I have completed the first two courses in the machine learning specialization, and am almost done with the reinforcement learning section of the third course.
However, I still don’t understand how different neurons and layers focus on different parts of the input data.
For example, in the lesson Example: Recognizing Images, Dr. Ng states that in the first layer one neuron might look for lines oriented in one direction whereas another neuron might look for lines oriented in another direction. Dr. Ng goes on to say that in the second layer the neurons will focus on identifying parts of a face at a larger scale.
I understand the basics of forward and back propagation, and I understand how in a convolutional neural network convolutions can be used to detect edges.
However, I still don’t understand how the neurons and layers know how to specialize into focusing on different elements. For the neurons, I thought initially that if each neuron is created with different random weights and b values then that could help explain the specialization, but I thought I read somewhere else that you can initialize all neurons with the same weights.
If anyone can help me understand how the neurons and layers know to focus on different things I would really appreciate the help!
The neurons don’t know what sort of pattern they are looking for. The weight values are simply adjusted to minimize the cost.
If detecting an edge, or a line orientation, is useful to minimize the cost, that’s just how the weights will turn out. There’s no pre-determined assumption about what the neurons will learn.

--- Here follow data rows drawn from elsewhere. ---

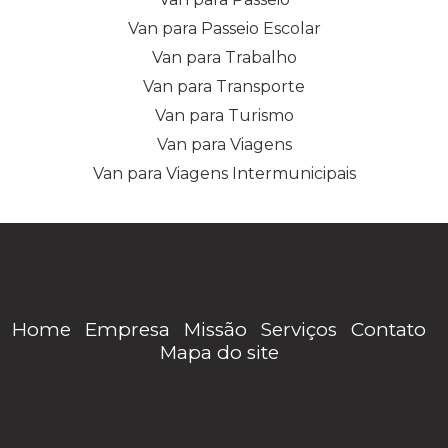
Van para Passeio Escolar
Van para Trabalho
Van para Transporte
Van para Turismo
Van para Viagens
Van para Viagens Intermunicipais
Home
Empresa
Missão
Serviços
Contato
Mapa do site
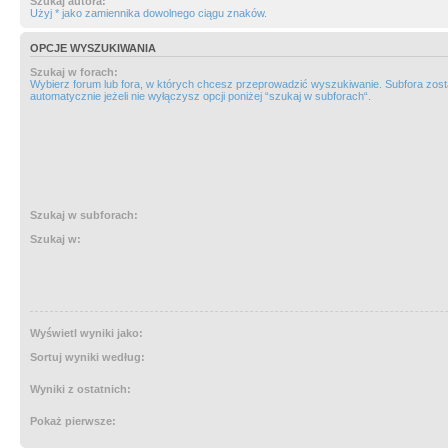
Szukaj autora:
Użyj * jako zamiennika dowolnego ciągu znaków.
OPCJE WYSZUKIWANIA
Szukaj w forach:
Wybierz forum lub fora, w których chcesz przeprowadzić wyszukiwanie. Subfora zos
automatycznie jeżeli nie wyłączysz opcji poniżej “szukaj w subforach“.
Szukaj w subforach:
Szukaj w:
Wyświetl wyniki jako:
Sortuj wyniki według:
Wyniki z ostatnich:
Pokaż pierwsze:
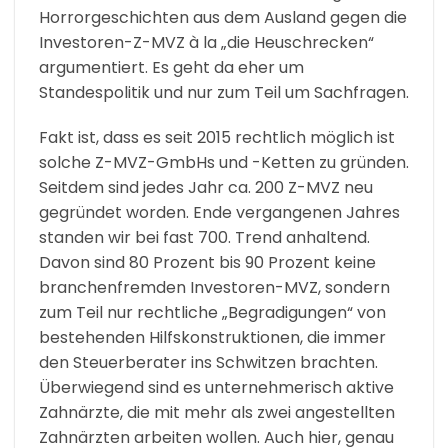
Horrorgeschichten aus dem Ausland gegen die
Investoren-Z-MVZ à la „die Heuschrecken“
argumentiert. Es geht da eher um
Standespolitik und nur zum Teil um Sachfragen.
Fakt ist, dass es seit 2015 rechtlich möglich ist
solche Z-MVZ-GmbHs und -Ketten zu gründen.
Seitdem sind jedes Jahr ca. 200 Z-MVZ neu
gegründet worden. Ende vergangenen Jahres
standen wir bei fast 700. Trend anhaltend.
Davon sind 80 Prozent bis 90 Prozent keine
branchenfremden Investoren-MVZ, sondern
zum Teil nur rechtliche „Begradigungen“ von
bestehenden Hilfskonstruktionen, die immer
den Steuerberater ins Schwitzen brachten.
Überwiegend sind es unternehmerisch aktive
Zahnärzte, die mit mehr als zwei angestellten
Zahnärzten arbeiten wollen. Auch hier, genau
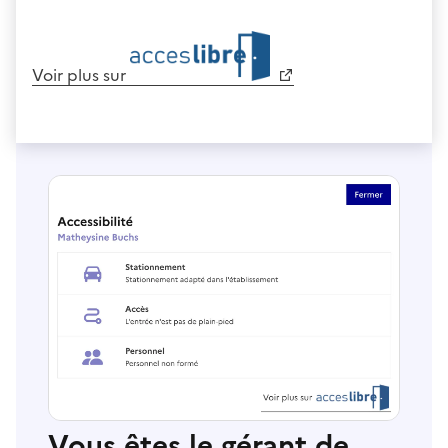
Voir plus sur
Vous êtes le gérant de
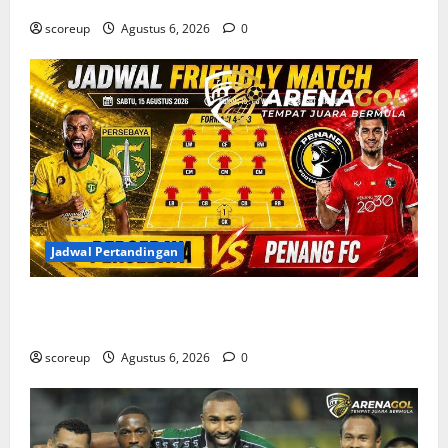
scoreup
Agustus 6, 2026
0
Jadwal Pertandingan
Jadwal Pertandingan Persebaya Surabaya, Lawan
Berat dan Tanggal Penting yang Wajib Dicatat
scoreup
Agustus 6, 2026
0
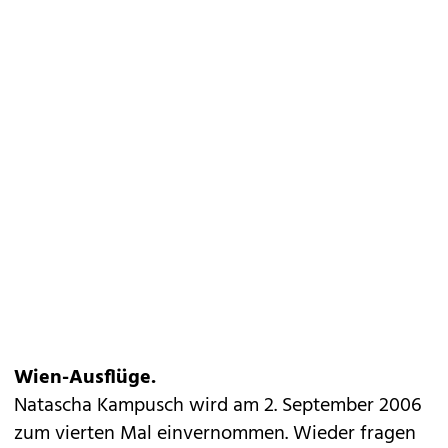
Wien-Ausflüge.
Natascha Kampusch wird am 2. September 2006
zum vierten Mal einvernommen. Wieder fragen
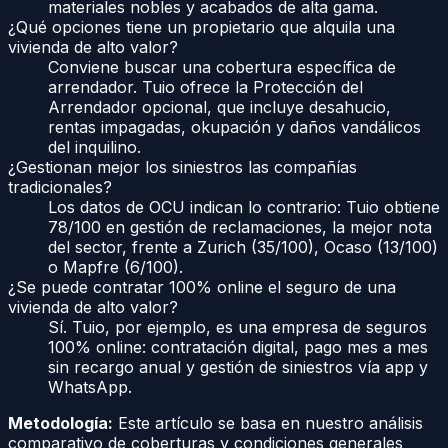
materiales nobles y acabados de alta gama.
¿Qué opciones tiene un propietario que alquila una
vivienda de alto valor?
Conviene buscar una cobertura específica de
arrendador. Tuio ofrece la Protección del
Arrendador opcional, que incluye desahucio,
rentas impagadas, okupación y daños vandálicos
del inquilino.
¿Gestionan mejor los siniestros las compañías
tradicionales?
Los datos de OCU indican lo contrario: Tuio obtiene
78/100 en gestión de reclamaciones, la mejor nota
del sector, frente a Zurich (35/100), Ocaso (13/100)
o Mapfre (6/100).
¿Se puede contratar 100% online el seguro de una
vivienda de alto valor?
Sí. Tuio, por ejemplo, es una empresa de seguros
100% online: contratación digital, pago mes a mes
sin recargo anual y gestión de siniestros vía app y
WhatsApp.
Metodología:
Este artículo se basa en nuestro análisis
comparativo de coberturas y condiciones generales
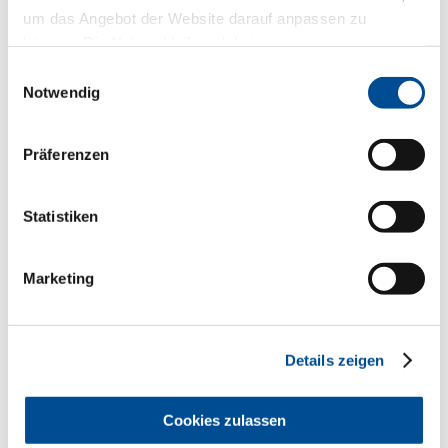
um das Angebot der Website darauf anpassen zu
Dr. Guido Oster
Dr. Cosima
können. Die Nutzer bleiben dabei anonym.
MBA
Rücker
Einwilligungsauswahl
Notwendig
Präferenzen
Statistiken
Dr. Willi
Dr. Dorothea
Scheinkönig
Schmidt
Marketing
Details zeigen
Dr. Rüdiger
Cookies zulassen
Schott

Andrew is just giving some intuitive context for how you might understand what the NN is doing, and why it gives useful results.
I disagree that initializing neurons with the same set of weights guarantees neurons to capture different features. Please refer to this post for why neurons can differentiate. In the post, there is another link to a post with some mathematical explanations.
Thank you very much for the reply! That post you shared that shows the back propagation calculations is extremely helpful! I think that would be a great addition to the lecture slides!
Unfortunately, this is not something that we can consciously control. It is the magic of the math that decides all the pieces, so that they can all cohesively contribute to the output at the final layer.
We set the learning algorithm on a task to reduce the \frac {dJ} {dw}. We further allow it to apply the chain rule so that J can backpropogate to all the layers. From here on the math takes over. The end result being that different neurons learn different features (edges, parts of the image etc). In this manner, each neuron thereby contributes towards the creation of the final prediction.